Hier braute man ein wunderbares Bier, mild im Geschmack, stark in der Wirkung. Zwei davon hatte er getrunken, das war unter den gegebenen Umständen mehr als ausreichend. Bestimmt wäre es besser, unverzüglich nach Montablu zuzukehren. Die beiden hatten schon mehr als genug, aber nun saßen sie schon an einem Tisch, große Krüge vor sich. Lächelnd dachte er daran, wie die beiden auf Madinga abstinent geblieben waren, denn dort wurde das nationale Rauschbedürfnis wurde mit einem Kraut befriedigt, das ihnen gleich beim ersten Versuch überhaupt nicht bekommen war.

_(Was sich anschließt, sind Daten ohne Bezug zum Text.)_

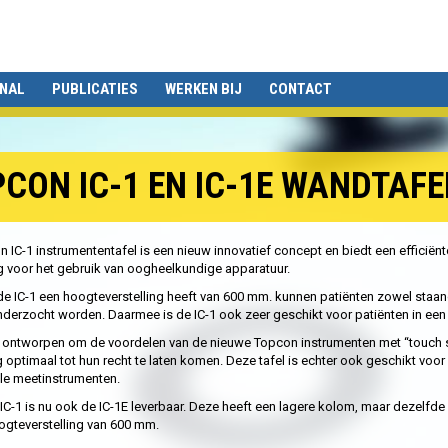
ONAL
PUBLICATIES
WERKEN BIJ
CONTACT
CON IC-1 EN IC-1E WANDTAFE
 IC-1 instrumententafel is een nieuw innovatief concept en biedt een efficiënt
 voor het gebruik van oogheelkundige apparatuur.
e IC-1 een hoogteverstelling heeft van 600 mm. kunnen patiënten zowel staan
nderzocht worden. Daarmee is de IC-1 ook zeer geschikt voor patiënten in een 
is ontworpen om de voordelen van de nieuwe Topcon instrumenten met “touch 
 optimaal tot hun recht te laten komen. Deze tafel is echter ook geschikt voor
ele meetinstrumenten.
IC-1 is nu ook de IC-1E leverbaar. Deze heeft een lagere kolom, maar dezelfde
ogteverstelling van 600 mm.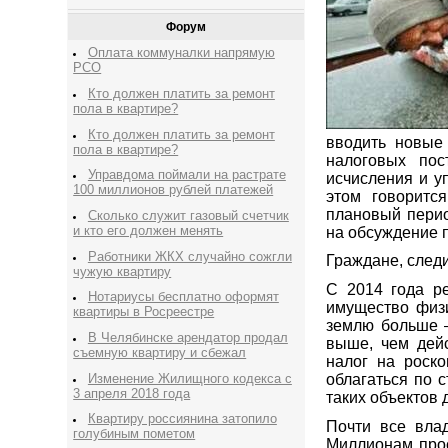
Форум
Оплата коммуналки напрямую
РСО
Кто должен платить за ремонт
пола в квартире?
Кто должен платить за ремонт
вводить новые
пола в квартире?
налоговых по
Управдома поймали на растрате
исчисления и у
100 миллионов рублей платежей
этом говоритс
плановый перио
Сколько служит газовый счетчик
и кто его должен менять
на обсуждение п
Работники ЖКХ случайно сожгли
Граждане, след
чужую квартиру
С 2014 года р
Нотариусы бесплатно оформят
имущество физи
квартиры в Росреестре
землю больше —
В Челябинске арендатор продал
выше, чем дейс
съемную квартиру и сбежал
налог на роск
Изменение Жилищного кодекса с
облагаться по с
3 апреля 2018 года
таких объектов 
Квартиру россиянина затопило
Почти все вла
голубиным пометом
Миллионам прос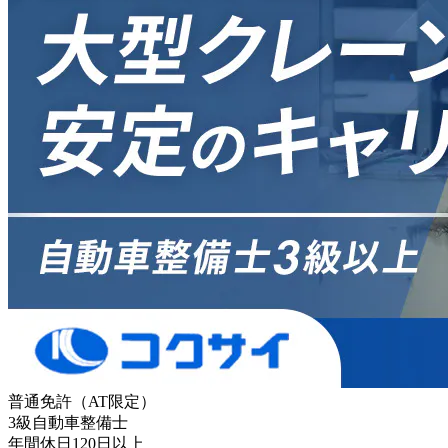
普通免許（AT限定）
3級自動車整備士
年間休日120日以上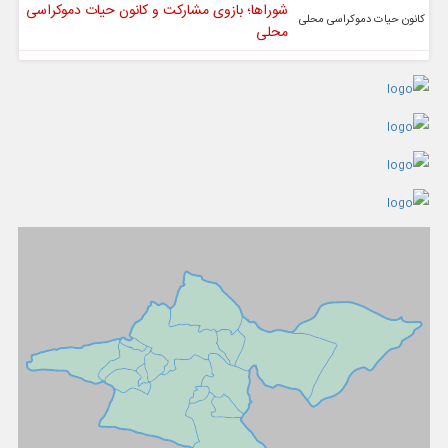
شوراها؛ بازوی مشارکت و کانون حیات دموکراسی
محلی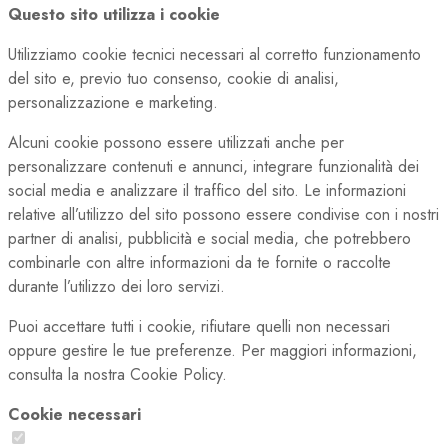
Questo sito utilizza i cookie
Utilizziamo cookie tecnici necessari al corretto funzionamento
del sito e, previo tuo consenso, cookie di analisi,
personalizzazione e marketing.
Alcuni cookie possono essere utilizzati anche per
personalizzare contenuti e annunci, integrare funzionalità dei
social media e analizzare il traffico del sito. Le informazioni
relative all’utilizzo del sito possono essere condivise con i nostri
partner di analisi, pubblicità e social media, che potrebbero
combinarle con altre informazioni da te fornite o raccolte
durante l’utilizzo dei loro servizi.
Puoi accettare tutti i cookie, rifiutare quelli non necessari
oppure gestire le tue preferenze. Per maggiori informazioni,
consulta la nostra Cookie Policy.
Cookie necessari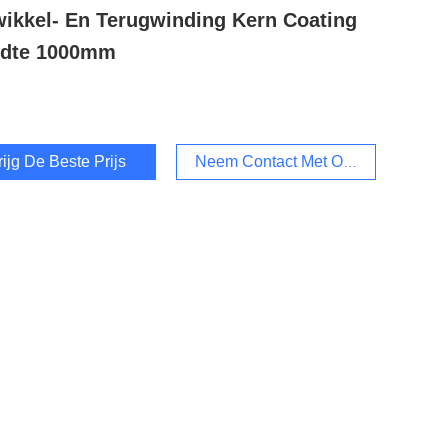
ikkel- En Terugwinding Kern Coating
edte 1000mm
rijg De Beste Prijs
Neem Contact Met Ons Op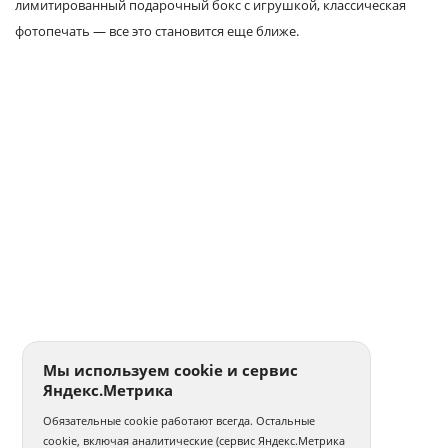
лимитированный подарочный бокс с игрушкой, классическая
фотопечать — все это становится еще ближе.
Мы используем cookie и сервис
Яндекс.Метрика
Обязательные cookie работают всегда. Остальные
cookie, включая аналитические (сервис Яндекс.Метрика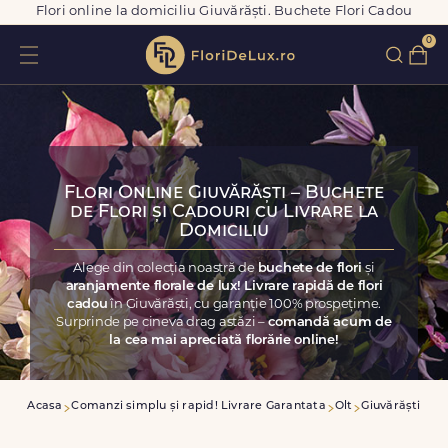
Flori online la domiciliu Giuvărăști. Buchete Flori Cadou
0
Flori Online Giuvărăști – Buchete
de Flori și Cadouri cu Livrare la
Domiciliu
Alege din colecția noastră de
buchete de flori
și
aranjamente florale de lux! Livrare rapidă de flori
cadou
în Giuvărăști, cu garanție 100% prospețime.
Surprinde pe cineva drag astăzi –
comandă acum de
la cea mai apreciată florărie online!
Acasa
Comanzi simplu și rapid! Livrare Garantata
Olt
Giuvărăști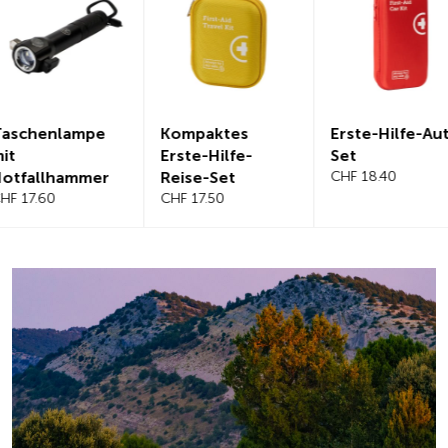
Kompaktes
Erste-Hilfe-Auto-
Magnetis
Erste-Hilfe-
Set
Windschut
Reise-Set
CHF 18.40
benabdec
CHF 17.50
CHF 21.20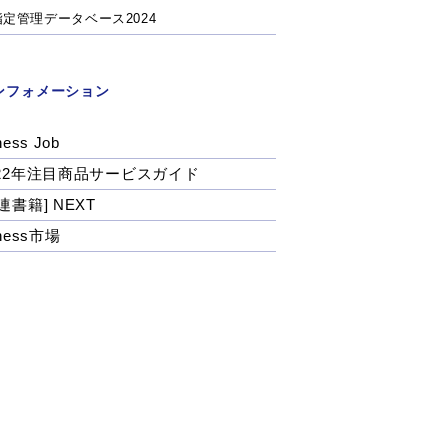
指定管理データベース2024
ンフォメーション
ness Job
022年注目商品サービスガイド
連書籍] NEXT
tness市場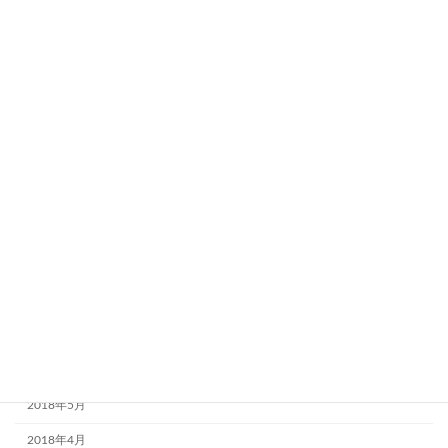
2019年5月
2019年4月
2019年3月
2019年1月
2018年12月
2018年11月
2018年10月
2018年9月
2018年8月
2018年7月
2018年6月
2018年5月
2018年4月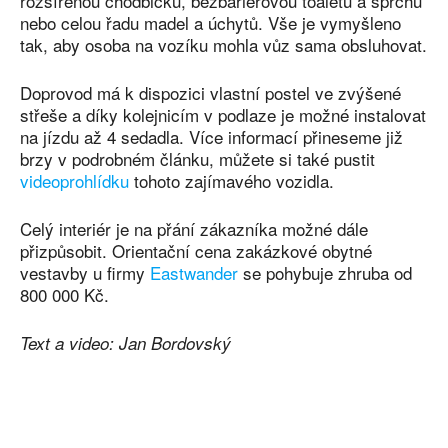
rozšířenou chodbičku, bezbariérovou toaletu a sprchu
nebo celou řadu madel a úchytů. Vše je vymyšleno
tak, aby osoba na vozíku mohla vůz sama obsluhovat.
Doprovod má k dispozici vlastní postel ve zvýšené
střeše a díky kolejnicím v podlaze je možné instalovat
na jízdu až 4 sedadla. Více informací přineseme již
brzy v podrobném článku, můžete si také pustit
videoprohlídku
tohoto zajímavého vozidla.
Celý interiér je na přání zákazníka možné dále
přizpůsobit. Orientační cena zakázkové obytné
vestavby u firmy
Eastwander
se pohybuje zhruba od
800 000 Kč.
Text a video: Jan Bordovský
Facebook
Twitter
WhatsApp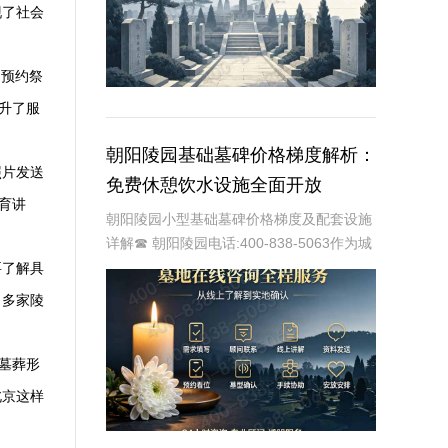
现了社会
，预约祭
升了服
朝阳陵园基础墓碑价格梯度解析：
照片发送
免费休憩饮水设施全面开放
育讲
朝阳陵园小型基础墓碑价格梯度及配套设施
详解☎ 朝阳陵园电话:400-838-5063作为城
市中领先的殡葬服务提供商，朝阳陵园始终
要了解具
以提供便捷、温馨、人性化的服务为己任。
。多家陵
其中，小型基础墓碑因其经济实惠的
墓葬形
北京这样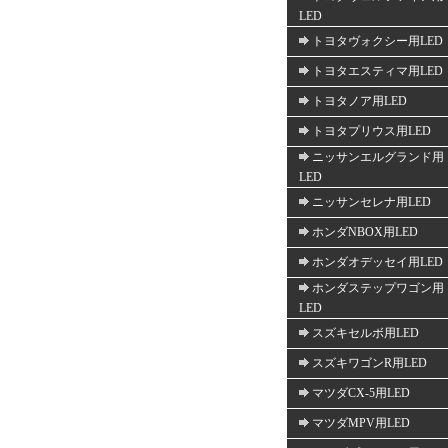
LED
トヨタヴォクシー用LED
トヨタエスティマ用LED
トヨタノア用LED
トヨタプリウス用LED
ニッサンエルグランド用
LED
ニッサンセレナ用LED
ホンダNBOX用LED
ホンダオデッセイ用LED
ホンダステップワゴン用
LED
スズキセルボ用LED
スズキワゴンR用LED
マツダCX-5用LED
マツダMPV用LED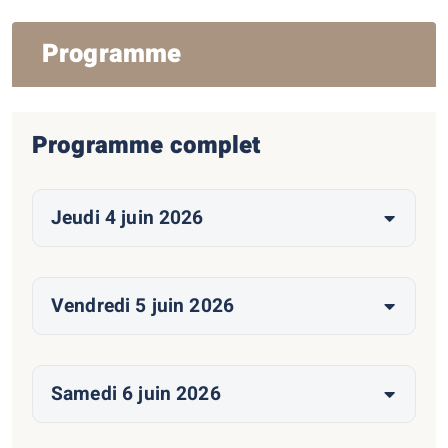
Programme
Programme complet
Jeudi 4 juin 2026
Vendredi 5 juin 2026
Samedi 6 juin 2026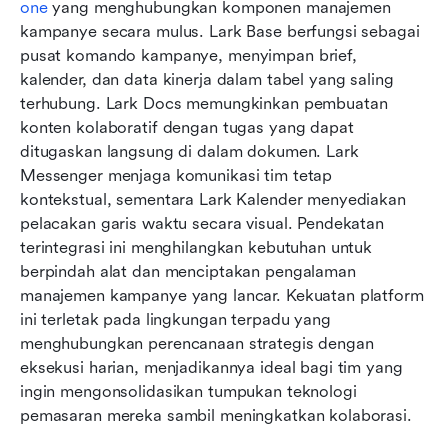
one
 yang menghubungkan komponen manajemen 
kampanye secara mulus. Lark Base berfungsi sebagai 
pusat komando kampanye, menyimpan brief, 
kalender, dan data kinerja dalam tabel yang saling 
terhubung. Lark Docs memungkinkan pembuatan 
konten kolaboratif dengan tugas yang dapat 
ditugaskan langsung di dalam dokumen. Lark 
Messenger menjaga komunikasi tim tetap 
kontekstual, sementara Lark Kalender menyediakan 
pelacakan garis waktu secara visual. Pendekatan 
terintegrasi ini menghilangkan kebutuhan untuk 
berpindah alat dan menciptakan pengalaman 
manajemen kampanye yang lancar. Kekuatan platform 
ini terletak pada lingkungan terpadu yang 
menghubungkan perencanaan strategis dengan 
eksekusi harian, menjadikannya ideal bagi tim yang 
ingin mengonsolidasikan tumpukan teknologi 
pemasaran mereka sambil meningkatkan kolaborasi.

Auf Brebliblok hatte es nichts Derartiges gegeben; den intelligenten Insekten, die diese Welt beherrschten, fehlte die Zeit, um sich zu berauschen.

"... Götter, die ihre Anbeter mit ihrem Feueratem verbrannt haben, Götter die fliegen und aussehen wie riesige Uskidör, ich weiß es genau, meine Großmutter wurde in der Stadt, wo dies geschah, geboren, sie kam als junge Frau nach Hulan, warum habe ich vergessen, sie hat geheiratet und 12 Kinder gekriegt, sie war reich, sie konnte sich alle leisten, sie musste keines davon verkaufen, meinen Vater hätte sie besser verkauft, dann wäre ich vielleicht nicht geboren worden, er hat mir nichts hinterlassen, er hat alles durchgebracht, er war ein Seemann und Trunkenbold, so wie ich, ha, ha, ha, ... Prost ... und mein Bruder, der fährt auch zur See, der hat ein eigenes Schiff und..."
"Wie war das mit den Göttern?" fragte DaRoc scharf dazwischen, DaRec und DaRic glotzen stier wie Schafe.
"... sind alle gut verheiratet, haben nur wenig Kinder, keines fährt zu See, sind Kaufleute allesamt, wir riskieren Kopf und Kragen und sie sacken alles ein und ..."
"He, Seemann!" rief ihm DaRoc ins Ohr und packte ihn fest an der Schulter. "Wie war das mit den Feuer speienden Göttern?"
"Was'n los?" Der Seemann glotzte ihn verständnislos an, mindestens genauso hinüber wie die Brüder.
"Die Götter!“ DaRoc blickte ihm fest in die Augen. „Sag mir, was du von den feuerspeienden Göttern weißt! Jetzt! Sofort!" Das war ein Trick, keine Magie. DaiRa hatte es ihnen beigebracht, wissen die Seischinn, wo sie ihn aufgeschnappt hatte. Manchmal trieb sie sich an höchst eigenartigen Orten herum. Doch es funktionierte immer.
"Meine Großmutter hat mir davon erzählt ..." der Seemann sah DaRoc unterwürfig an, riss sich die Kappe vom Kopf, knetete sie ihn den Händen "... hoher Herr, alles was ich erzähle, ist die Wahrheit, so wie meine Großmutter sie erzählt hat, hoher Herr, es war ihn Yau, sie stammt von dort, meine Großmutter, und dort ist es vergessen, nur wenige wissen davon, doch es gab eine Zeit, weit in der Vergangenheit, da haben eines Tages die Götter ihre Anbeter mit ihrem Flammenatem verbrannt, die Götter allein wissen, welchen Frevel sie begangen hatten, dann später wurde die steinerne Stadt gebaut, so sagt man und seither gibt es dort keine Götter mehr, beim Blute meiner Großmutter, das ist die Wahrheit, hoher Herr ..." Er schnappte seinen Krug, nahm einen tiefen Schluck, knallte ihn auf den Tisch und verließ fluchtartig die Schenke.

DaRoc starrte ihm nach. Es hatte ihn einige Mühe gekostet, das Genuschel des Seemanns überhaupt zu verstehen, doch es hatte sich gelohnt. Sie hatten eine Spur, und die führte nach Yau, eine Stadt auf dem nordwestlichen Kontinent. Sie würden mit einem Schiff weiterreisen, bis nach Yaurien und dann weiter über Land. Yau lag im Norden, eine karge, heiße Gegend, wenig Kontakt mit dem Süden. Er sprach mit dem Wirt, drückte ihm ein paar Münzen in die Hand damit dieser dafür sorgte, dass die Brüder unverzüglich nach Montablu geschafft würden. Er selbst eilte zum nächsten Hafenbüro. Koste es, was es wolle, sie mussten so schnell wie möglich nach Yau.